Joe Boyle, author of “Toledo’s War” (photo courtesy of Joe Boyle)
Ohio Life

Author Joe Boyle Tells Toledo’s World War II Story

What started as a class project has grown into this Toledo history teacher’s multivolume look at the war through the lens of a major American city. 

Joe Boyle has a passion for helping people connect with their history. From the students he teaches in his history classes to the readers of his book series, he challenges them to look beyond the narrative that we’ve come to expect from written history.

What started as a project for his elective World War II history course in 2012 has evolved into a five-volume, 230,000-word series called Toledo’s War that provides a comprehensive, yet individualistic retelling of the stories of WWII through the lens of the Glass City. But getting there was no easy feat.

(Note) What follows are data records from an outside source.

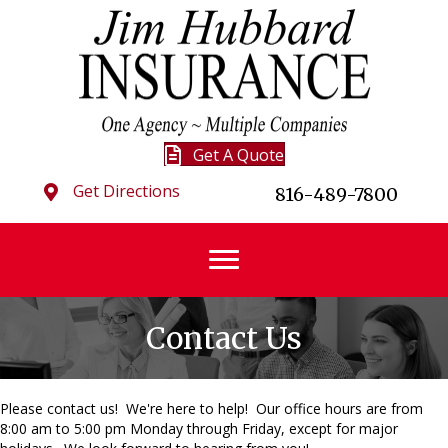
Get A Quote
Get Directions
816-489-7800
Contact Us
Please contact us! We're here to help! Our office hours are from
8:00 am to 5:00 pm Monday through Friday, except for major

To prepare for the course, which tasked his students with uncovering the stories of fallen soldiers from Toledo, Boyle spent months poring over 14 years’ worth of newspapers, eventually compiling a list of over 1,100 names. When complications from a previous cancer diagnosis arose in 2016, it prompted Boyle to seek out new ways to document what he found.

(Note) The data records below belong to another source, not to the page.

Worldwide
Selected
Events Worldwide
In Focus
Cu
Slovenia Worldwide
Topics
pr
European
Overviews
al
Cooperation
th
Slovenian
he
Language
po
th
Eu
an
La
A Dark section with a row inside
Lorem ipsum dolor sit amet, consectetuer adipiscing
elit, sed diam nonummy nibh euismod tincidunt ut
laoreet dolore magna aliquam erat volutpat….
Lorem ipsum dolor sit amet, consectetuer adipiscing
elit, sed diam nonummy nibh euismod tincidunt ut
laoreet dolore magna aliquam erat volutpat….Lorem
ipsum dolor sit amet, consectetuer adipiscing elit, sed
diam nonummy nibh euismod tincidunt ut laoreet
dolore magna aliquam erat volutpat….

“I distinctly remember saying to my wife one night, ‘I can’t believe I know all this stuff about Toledo in the Second World War, and it’s going to die with me,’ ” he says.

The first volume of Toledo’s War is scheduled to be released this fall. We asked Boyle about his process, motivation and what this collection means for future historians. 

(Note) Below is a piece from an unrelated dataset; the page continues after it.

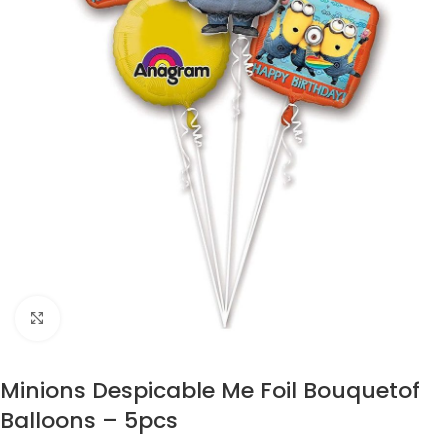
Click to enlarge
Minions Despicable Me Foil Bouquetof
Balloons – 5pcs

How has writing this book changed your perspective on how we document history?
It changed my view of storytelling, even in my personal life. Every time I interviewed someone, I would go home and write something about my own life for my kids. I realized that there are a lot of things we might see as insignificant that are, in fact, incredibly significant and are so incredibly important to understanding what these massive global events were like for the average person who lived through them.

Why was it so important to you that this information be brought together and that these stories be told?
The best historians don’t write a comprehensive history. It’s like a football game where you want to move the ball forward in the hopes that the next person can pick it up and make another first down. There’s no touchdown and there’s no goal line. You just hope to take the research a little bit further, and that’s what I wanted to do with this project.

What do you hope readers will take away from this series?
These stories are fairly universal, but they’re not always the ones that get told. What was true for people from Toledo experiencing the war was also true for people from other cities in Ohio. I felt that writing this, not just as a history of the city during the war but as a history of the war as seen through the city, would create a more authentic experience for people. I hope they copy me and do the same thing for their city.